İstanbul Üniversitesi mezunu olan İstanbul Büyükşehir Belediye (İBB) Başkanı Ekrem İmamoğlu'nun diplomasıyla ilgili bazı iddialar sosyal medyada gündeme getirilmişti. O iddialar üzerine de İmamoğlu'nun diplomasını paylaşan danışmanı Murat Ongun, "İBB Başkanı Ekrem İmamoğlu’nun lisans (üniversite) diploması üzerinden polemik çıkartmaya çalışanlar için ayrıca yüksek lisans belgesini de bilgi için sunarız" ifadesini kullanmıştı.
Son aylarda hakkında yeni davalar, soruşturmalar başlatılan Ekrem İmamoğlu hakkında bu kez üniversite diplomasıyla ilgili soruşturma başlatıldı.
İddialar ve yanıtlar zaman zaman devam ederken, İstanbul Cumhuriyet Başsavcılığının 'ihbarlar' üzerine soruşturma başlattığı öğrenildi.
Soruşturmanın, 'Yüksek Öğrenim Kurulunca hazırlanan rapor ile ilgili İmamoğlu'nun diplomasının sahteliğine ilişkin tespitlerin yer alması' üzerine başlatıldığı ileri sürüldü. Türk Ceza Kanunu'nun 204 (resmi belgede sahtecilik) ve diğer maddelerinde belirtilen suçlama kapsamında, ifadesi alınmak üzere İstanbul Cumhuriyet Başsavcılığı'na 26 Şubat 2025 tarihinde ifade vermesi için çağrı kâğıdı ile davet edildiği belirtiliyordu.
Ayrıca İmamoğlu’nun üniversite diploması hakkında başlatılan soruşturmanın ardından sosyal medyada dolaşıma giren İBB Başkanı'nın diplomasını YÖK'ün iptal ettiği iddialarına ilişkin CHP'den yalanlama gelmişti.
Soruşturma kapsamında İmamoğlu'nun ifade vermesi gereken 26 Şubat 2025 tarihi kamu görevi nedeniyle ifade veremeyeceğini belirtmesi ve mazeret dilekçesi sunması üzerine değiştirildi.
Ekrem İmamoğlu, bugün 'Resmi belgede sahtecilik' suçlamasıyla Çağlayan'daki İstanbul Adalet Sarayı'nda ifade verdi.
İmamoğlu hakkındaki diğer davalar neler?
Ekrem İmamoğlu hakkında, İstanbul Cumhuriyet Başsavcısı Akın Gürlek ile ilgili sözleri nedeniyle de soruşturma başlatılmıştı.

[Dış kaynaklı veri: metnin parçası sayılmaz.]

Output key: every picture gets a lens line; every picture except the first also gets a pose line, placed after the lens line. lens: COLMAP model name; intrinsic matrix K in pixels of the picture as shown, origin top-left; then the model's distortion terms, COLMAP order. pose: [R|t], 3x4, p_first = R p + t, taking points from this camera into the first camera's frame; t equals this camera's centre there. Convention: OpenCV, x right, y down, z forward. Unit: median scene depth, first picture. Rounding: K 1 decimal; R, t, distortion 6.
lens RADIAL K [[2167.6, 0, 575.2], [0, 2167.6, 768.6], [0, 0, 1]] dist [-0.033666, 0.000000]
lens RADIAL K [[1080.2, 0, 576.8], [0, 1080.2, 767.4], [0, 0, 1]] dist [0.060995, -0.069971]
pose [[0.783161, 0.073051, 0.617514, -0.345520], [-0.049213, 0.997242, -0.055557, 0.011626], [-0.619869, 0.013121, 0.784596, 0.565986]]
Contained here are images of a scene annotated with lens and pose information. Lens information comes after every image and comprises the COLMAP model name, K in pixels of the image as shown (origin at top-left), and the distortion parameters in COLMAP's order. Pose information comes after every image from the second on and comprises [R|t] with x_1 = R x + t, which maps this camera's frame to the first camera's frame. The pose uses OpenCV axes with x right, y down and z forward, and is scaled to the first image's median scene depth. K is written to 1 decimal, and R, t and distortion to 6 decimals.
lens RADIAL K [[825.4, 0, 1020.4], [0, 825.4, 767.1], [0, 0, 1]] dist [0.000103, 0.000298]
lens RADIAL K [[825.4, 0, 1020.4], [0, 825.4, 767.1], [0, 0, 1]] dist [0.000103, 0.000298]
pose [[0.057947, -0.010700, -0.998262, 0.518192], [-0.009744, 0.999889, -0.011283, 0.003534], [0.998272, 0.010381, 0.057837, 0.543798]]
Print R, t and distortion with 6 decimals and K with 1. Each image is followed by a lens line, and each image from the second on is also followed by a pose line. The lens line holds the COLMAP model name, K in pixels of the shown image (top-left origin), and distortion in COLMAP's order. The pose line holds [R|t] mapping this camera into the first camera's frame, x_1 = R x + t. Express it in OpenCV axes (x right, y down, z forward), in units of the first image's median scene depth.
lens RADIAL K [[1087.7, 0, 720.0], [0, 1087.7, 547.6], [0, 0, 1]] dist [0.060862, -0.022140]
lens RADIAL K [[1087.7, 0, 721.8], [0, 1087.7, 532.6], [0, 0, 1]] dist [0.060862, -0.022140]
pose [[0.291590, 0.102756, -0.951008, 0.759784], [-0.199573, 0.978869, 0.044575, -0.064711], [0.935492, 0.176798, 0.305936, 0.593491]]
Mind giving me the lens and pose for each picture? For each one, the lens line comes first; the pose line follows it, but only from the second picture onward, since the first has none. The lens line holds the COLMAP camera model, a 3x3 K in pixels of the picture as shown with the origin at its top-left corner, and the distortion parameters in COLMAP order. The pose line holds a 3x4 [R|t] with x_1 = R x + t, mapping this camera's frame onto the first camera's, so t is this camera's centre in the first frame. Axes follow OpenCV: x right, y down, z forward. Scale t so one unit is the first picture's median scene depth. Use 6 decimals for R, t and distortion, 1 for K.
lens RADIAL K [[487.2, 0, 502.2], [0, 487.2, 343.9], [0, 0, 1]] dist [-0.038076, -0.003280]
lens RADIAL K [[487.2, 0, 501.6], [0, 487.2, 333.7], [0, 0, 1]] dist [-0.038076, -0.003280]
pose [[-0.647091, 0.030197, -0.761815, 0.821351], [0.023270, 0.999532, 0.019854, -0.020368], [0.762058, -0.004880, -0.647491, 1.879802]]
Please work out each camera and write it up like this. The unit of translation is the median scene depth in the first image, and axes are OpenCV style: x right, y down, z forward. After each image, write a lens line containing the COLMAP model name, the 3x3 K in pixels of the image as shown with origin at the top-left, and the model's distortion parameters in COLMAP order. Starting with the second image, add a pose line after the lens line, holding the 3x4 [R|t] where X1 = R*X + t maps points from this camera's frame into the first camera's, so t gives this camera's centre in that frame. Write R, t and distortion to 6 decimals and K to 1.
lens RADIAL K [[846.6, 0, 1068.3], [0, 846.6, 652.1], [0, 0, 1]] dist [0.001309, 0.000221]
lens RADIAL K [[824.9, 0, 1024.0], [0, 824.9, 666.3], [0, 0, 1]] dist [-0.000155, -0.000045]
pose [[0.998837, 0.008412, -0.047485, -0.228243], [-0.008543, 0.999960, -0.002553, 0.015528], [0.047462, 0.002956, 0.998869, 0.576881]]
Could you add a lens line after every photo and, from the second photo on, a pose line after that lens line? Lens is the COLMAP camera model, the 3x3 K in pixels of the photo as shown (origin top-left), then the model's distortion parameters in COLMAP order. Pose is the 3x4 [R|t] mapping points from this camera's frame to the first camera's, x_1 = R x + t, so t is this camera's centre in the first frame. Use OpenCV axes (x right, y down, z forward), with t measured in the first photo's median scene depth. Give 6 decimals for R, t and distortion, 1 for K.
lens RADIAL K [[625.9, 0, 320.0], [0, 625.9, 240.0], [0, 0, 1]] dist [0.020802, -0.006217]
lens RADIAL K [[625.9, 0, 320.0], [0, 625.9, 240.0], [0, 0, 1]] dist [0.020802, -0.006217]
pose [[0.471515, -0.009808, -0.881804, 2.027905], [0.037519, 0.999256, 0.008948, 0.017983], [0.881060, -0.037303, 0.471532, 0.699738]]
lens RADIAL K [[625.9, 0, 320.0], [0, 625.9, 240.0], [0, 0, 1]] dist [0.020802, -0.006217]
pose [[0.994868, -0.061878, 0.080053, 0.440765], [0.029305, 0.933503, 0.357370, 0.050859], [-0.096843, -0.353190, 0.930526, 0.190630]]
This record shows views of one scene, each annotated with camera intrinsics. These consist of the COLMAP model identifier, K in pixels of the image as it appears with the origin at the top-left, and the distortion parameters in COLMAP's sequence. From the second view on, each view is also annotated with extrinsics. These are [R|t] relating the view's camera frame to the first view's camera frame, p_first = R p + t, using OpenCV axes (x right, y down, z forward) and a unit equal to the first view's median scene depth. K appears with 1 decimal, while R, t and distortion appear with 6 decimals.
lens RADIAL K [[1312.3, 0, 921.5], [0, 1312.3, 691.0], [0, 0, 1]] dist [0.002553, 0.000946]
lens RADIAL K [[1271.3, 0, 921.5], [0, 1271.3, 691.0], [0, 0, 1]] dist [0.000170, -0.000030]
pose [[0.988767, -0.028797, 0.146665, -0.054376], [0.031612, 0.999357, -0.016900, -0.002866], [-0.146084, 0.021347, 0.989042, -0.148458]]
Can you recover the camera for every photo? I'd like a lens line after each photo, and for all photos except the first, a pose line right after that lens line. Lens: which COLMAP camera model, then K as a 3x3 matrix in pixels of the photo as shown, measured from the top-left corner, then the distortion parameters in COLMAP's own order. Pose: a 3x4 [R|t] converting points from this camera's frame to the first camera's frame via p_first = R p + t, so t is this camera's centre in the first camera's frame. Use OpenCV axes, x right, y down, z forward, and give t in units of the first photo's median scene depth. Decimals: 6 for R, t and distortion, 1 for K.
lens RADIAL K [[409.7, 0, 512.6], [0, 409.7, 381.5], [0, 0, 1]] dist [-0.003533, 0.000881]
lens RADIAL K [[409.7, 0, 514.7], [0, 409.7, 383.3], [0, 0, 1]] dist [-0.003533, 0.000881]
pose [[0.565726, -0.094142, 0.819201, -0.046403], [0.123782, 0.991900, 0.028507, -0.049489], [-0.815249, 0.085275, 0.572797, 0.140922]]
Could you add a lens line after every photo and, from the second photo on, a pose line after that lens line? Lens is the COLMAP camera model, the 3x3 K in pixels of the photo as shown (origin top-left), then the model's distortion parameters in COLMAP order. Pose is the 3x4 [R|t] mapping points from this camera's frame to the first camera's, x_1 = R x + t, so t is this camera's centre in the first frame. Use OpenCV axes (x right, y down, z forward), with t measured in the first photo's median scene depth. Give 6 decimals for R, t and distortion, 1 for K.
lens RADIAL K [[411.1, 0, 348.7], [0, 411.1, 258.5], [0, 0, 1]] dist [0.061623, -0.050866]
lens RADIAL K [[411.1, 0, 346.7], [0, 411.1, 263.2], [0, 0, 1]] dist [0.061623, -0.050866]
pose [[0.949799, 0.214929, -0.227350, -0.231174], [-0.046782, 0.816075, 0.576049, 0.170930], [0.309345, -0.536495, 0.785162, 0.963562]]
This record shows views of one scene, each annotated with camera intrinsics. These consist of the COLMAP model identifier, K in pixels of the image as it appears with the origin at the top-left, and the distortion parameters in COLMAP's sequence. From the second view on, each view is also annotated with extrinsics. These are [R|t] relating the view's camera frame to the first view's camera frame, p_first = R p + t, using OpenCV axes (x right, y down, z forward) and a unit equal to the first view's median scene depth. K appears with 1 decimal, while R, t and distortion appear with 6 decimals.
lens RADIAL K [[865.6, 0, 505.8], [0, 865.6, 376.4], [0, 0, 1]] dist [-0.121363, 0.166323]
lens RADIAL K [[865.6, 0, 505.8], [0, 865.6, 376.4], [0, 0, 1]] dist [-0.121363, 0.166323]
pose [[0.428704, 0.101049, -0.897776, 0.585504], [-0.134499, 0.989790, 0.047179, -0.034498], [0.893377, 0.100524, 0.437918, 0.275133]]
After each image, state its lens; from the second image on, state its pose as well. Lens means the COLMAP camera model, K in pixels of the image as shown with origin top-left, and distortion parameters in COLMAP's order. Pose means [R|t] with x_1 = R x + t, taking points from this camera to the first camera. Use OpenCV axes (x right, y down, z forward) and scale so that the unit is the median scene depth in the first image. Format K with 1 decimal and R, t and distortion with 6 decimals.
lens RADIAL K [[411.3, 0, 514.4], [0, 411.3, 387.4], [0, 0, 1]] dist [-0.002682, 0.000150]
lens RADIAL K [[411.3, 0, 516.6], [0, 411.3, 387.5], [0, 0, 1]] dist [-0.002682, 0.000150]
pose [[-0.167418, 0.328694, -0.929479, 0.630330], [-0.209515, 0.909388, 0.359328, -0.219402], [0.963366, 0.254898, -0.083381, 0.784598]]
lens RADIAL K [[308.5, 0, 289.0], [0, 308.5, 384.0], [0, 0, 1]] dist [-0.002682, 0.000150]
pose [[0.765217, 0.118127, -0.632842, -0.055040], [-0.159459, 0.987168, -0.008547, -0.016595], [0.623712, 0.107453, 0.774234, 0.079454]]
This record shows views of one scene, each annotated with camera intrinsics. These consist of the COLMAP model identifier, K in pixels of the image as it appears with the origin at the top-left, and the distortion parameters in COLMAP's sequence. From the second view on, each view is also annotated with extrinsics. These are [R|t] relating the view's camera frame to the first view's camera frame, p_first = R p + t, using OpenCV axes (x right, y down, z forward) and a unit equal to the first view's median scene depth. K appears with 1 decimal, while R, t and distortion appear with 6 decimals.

Soruşturma kapsamında kabul edilen iddianamede İmamoğlu "kamu görevlisine karşı görevinden dolayı alenen hakaret", "tehdit" ve "terörle mücadelede görev almış kişileri hedef göstermekle" suçlanıyor ve 7 yıl 4 aya kadar hapisle cezalandırılması ve siyasi yasak talep ediliyor. Davanın ilk duruşması 11 Nisan'da görülecek.
İmamoğlu hakkında, CHP davalarında yer aldığını söylediği bilirkişi hakkındaki sözleri nedeniyle açılan başka bir soruşturmada da "yargı görevi yapanı, bilirkişiyi veya tanığı etkilemeye teşebbüs" suçlamasıyla da 4 yıla kadar hapis cezası ve siyasi yasak istendi.
Ayrıca kamuoyunda "ahmak davası" olarak bilinen ve 2019'a kadar uzanan davanın yanı sıra, Beylikdüzü Belediye Başkanlığı (2014-2019) dönemindeki bir ihale nedeniyle açılan bir dava ve Kasım 2024'te İBB'nin bazı etkinliklerde usulsüz harcama yapılarak kamu zararına yol açıldığı iddialarına ilişkin başlatılan bir soruşturma da var.